### TESTO DA ANALIZZARE
┏━━

NELLA «DIASPORA» senza controllo delle scorie bonificate a Pioltello, 2 mila tonnellate di rifiuti pericolosi sono finiti a Maclodio dove opera la Pbr che ieri, contattata da Bresciaoggi, ha preferito non commentare la vicenda.
Il sindaco Marcello Orizio mette la sordina ai facili allarmismi. «Seguiamo con attenzione il caso, ma al momento non siamo preoccupati – osserva -. Nel nostro territorio tutti i parametri che misurano l’inquinamento del suolo, dell’acqua e dell’aria si sono sempre mantenuti nei limiti di legge. La Pbr poi non è una vera e propria discarica, ma un impianto di trasformazione dei rifiuti. Il che ci tranquillizza».
Orizio, però, allarga il focus. «I problemi legati allo smaltimento di rifiuti sono una costante nel Bresciano. Per quel che riguarda Arpa, posso dire che a Maclodio ha sempre lavorato in maniera puntuale ed efficiente. Dopodiché in tutti i settori c’è chi si comporta bene e chi invece prova a fare il furbo. Ma lasciamo che sia la magistratura a stabilire eventuali responsabilità».

┗━━

### MATERIALE FORNITO
┏━━

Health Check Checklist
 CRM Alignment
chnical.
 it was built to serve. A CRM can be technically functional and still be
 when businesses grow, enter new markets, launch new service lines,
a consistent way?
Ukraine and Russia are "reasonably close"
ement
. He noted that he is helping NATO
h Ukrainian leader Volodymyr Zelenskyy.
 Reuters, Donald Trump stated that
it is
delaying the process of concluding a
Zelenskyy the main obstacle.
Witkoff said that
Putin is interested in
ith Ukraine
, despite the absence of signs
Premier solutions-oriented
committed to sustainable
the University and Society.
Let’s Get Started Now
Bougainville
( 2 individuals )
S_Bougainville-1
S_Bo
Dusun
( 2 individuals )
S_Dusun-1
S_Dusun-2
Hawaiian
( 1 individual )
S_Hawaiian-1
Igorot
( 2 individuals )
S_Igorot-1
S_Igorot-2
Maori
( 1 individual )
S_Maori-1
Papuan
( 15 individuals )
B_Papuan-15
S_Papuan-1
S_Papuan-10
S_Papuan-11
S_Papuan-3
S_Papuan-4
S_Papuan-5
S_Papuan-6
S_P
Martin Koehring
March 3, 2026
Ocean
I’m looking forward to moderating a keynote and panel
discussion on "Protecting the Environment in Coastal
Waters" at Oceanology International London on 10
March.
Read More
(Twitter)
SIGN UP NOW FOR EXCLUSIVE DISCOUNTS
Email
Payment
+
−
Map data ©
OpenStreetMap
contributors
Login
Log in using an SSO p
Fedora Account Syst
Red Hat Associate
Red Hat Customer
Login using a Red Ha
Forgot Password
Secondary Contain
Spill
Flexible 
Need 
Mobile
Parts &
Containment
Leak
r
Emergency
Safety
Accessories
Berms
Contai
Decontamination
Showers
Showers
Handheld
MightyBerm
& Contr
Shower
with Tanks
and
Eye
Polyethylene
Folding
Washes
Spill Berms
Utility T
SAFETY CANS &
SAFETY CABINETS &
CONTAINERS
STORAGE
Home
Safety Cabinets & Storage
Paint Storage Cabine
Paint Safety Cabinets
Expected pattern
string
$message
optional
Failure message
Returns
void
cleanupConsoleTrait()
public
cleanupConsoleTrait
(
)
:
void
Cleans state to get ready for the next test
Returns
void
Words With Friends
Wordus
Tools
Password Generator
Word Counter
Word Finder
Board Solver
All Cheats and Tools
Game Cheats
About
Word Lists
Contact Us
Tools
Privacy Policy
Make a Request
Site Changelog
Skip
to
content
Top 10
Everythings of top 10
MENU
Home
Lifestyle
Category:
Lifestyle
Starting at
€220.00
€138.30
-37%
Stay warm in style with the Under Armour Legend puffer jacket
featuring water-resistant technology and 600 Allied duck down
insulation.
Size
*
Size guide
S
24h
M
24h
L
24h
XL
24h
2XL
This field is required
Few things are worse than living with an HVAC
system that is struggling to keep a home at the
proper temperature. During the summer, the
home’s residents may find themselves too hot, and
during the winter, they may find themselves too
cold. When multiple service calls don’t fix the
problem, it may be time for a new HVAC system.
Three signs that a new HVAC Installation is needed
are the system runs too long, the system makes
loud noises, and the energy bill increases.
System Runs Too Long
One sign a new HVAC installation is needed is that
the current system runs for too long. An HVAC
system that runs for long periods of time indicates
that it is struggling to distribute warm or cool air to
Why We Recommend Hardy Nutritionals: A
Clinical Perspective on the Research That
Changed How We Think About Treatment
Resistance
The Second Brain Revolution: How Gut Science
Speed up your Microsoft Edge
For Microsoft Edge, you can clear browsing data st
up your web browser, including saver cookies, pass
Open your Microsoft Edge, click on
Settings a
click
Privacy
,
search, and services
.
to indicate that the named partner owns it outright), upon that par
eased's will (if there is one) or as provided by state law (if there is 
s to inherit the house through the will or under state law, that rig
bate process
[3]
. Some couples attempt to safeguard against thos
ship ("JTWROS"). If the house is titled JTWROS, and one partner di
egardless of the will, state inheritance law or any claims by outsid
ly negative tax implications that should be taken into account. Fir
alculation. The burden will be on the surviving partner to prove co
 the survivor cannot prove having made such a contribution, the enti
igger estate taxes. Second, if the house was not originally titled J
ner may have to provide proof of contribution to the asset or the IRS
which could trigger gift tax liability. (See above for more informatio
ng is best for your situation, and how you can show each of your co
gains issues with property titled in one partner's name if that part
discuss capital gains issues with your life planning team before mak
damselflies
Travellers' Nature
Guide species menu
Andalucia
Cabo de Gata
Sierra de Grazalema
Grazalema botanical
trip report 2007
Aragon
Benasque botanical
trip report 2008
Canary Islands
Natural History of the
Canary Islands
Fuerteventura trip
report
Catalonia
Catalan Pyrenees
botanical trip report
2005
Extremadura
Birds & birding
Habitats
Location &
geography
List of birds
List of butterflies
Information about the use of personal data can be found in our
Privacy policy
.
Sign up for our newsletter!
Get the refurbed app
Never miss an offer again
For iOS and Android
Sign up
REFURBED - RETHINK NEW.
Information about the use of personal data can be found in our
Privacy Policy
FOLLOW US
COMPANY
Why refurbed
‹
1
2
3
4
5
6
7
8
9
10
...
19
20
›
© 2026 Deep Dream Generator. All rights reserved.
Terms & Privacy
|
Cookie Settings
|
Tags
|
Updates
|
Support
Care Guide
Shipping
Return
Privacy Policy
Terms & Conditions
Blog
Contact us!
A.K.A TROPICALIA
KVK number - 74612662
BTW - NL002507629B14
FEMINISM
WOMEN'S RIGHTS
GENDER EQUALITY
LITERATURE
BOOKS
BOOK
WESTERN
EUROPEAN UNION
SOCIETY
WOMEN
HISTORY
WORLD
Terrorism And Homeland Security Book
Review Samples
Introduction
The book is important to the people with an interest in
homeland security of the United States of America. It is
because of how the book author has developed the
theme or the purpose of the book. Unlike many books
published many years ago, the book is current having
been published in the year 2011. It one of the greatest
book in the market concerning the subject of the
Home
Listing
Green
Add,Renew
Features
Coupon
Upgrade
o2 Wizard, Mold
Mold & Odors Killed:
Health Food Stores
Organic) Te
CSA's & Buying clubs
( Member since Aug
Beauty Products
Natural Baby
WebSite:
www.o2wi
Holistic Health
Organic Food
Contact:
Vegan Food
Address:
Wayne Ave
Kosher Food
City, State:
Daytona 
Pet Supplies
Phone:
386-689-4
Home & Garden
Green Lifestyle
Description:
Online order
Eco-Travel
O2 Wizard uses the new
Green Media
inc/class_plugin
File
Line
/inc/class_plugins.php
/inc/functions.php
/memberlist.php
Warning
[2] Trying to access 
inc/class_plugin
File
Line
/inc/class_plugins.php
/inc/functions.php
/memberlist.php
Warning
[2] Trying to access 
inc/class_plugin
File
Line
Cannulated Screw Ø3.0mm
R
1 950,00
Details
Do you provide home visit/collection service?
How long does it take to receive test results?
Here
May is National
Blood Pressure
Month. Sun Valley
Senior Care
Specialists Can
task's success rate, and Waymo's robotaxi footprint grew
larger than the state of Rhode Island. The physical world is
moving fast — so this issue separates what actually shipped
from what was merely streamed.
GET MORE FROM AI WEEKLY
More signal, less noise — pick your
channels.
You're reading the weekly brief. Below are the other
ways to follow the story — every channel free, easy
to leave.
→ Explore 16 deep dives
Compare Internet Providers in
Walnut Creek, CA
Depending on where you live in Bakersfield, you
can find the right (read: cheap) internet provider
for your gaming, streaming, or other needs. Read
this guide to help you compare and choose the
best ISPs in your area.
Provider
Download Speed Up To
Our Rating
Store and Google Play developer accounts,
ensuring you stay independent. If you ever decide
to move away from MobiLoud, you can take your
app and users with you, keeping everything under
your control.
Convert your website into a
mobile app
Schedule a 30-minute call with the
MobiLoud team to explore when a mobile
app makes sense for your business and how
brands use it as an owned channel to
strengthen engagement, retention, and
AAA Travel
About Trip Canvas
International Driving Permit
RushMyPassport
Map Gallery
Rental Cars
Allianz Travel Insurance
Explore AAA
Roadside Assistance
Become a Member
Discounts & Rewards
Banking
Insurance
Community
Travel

┗━━

### COMPITO 1
Nell'articolo sui rifiuti finiti a Maclodio, come descrive la Pbr il sindaco?
### COMPITO 2
Continua l'articolo sui rifiuti finiti a Maclodio, ripartendo dopo la sua ultima frase.

### RISPOSTA ATTESA 1
La descrive come un impianto di trasformazione dei rifiuti, non come una vera e propria discarica.

### RISPOSTA ATTESA 2
Un altro «black point» portato alla luce dalle indagini è a Calcinato. Qui la situazione è un po’ più articolata: nel senso che alla società Soleluna di San Zeno viene imputato di aver smaltito nella Cava Calcinato 19 mila tonnellate di scarti di bonifiche di terreni e nerofumo con il codice di rifiuti di rocce e terre da scavo.
«Sono indignata e preoccupata – osserva il sindaco di Calcinato, Marika Legati -. Dalle recenti rilevazioni sul territorio non sembrano esserci anomalie, ma l’inchiesta presenta aspetti inquietanti, specie per un Comune dall’equilibrio ambientale fragile come il nostro. Se dalle indagini emergeranno responsabilità, il Comune è pronto a costituirsi parte civile». Anche Marika Legati va oltre: «La vicenda riporta alla ribalta un problema molto più ampio, ovvero quello della tracciabilità dei rifiuti, tema sul quale sindaci e Comuni non hanno voce in capitolo: si è fatto molto per limitare le ricadute delle discariche sul territorio, mentre si è fatto poco o nulla per regolamentare la gestione del trasporto degli scarti. L’appello dal territorio è che le istituzioni si muovano in questa direzione, affinché situazioni così frustranti non capitino più. Specie in un territorio come il nostro, già pesantemente martoriato».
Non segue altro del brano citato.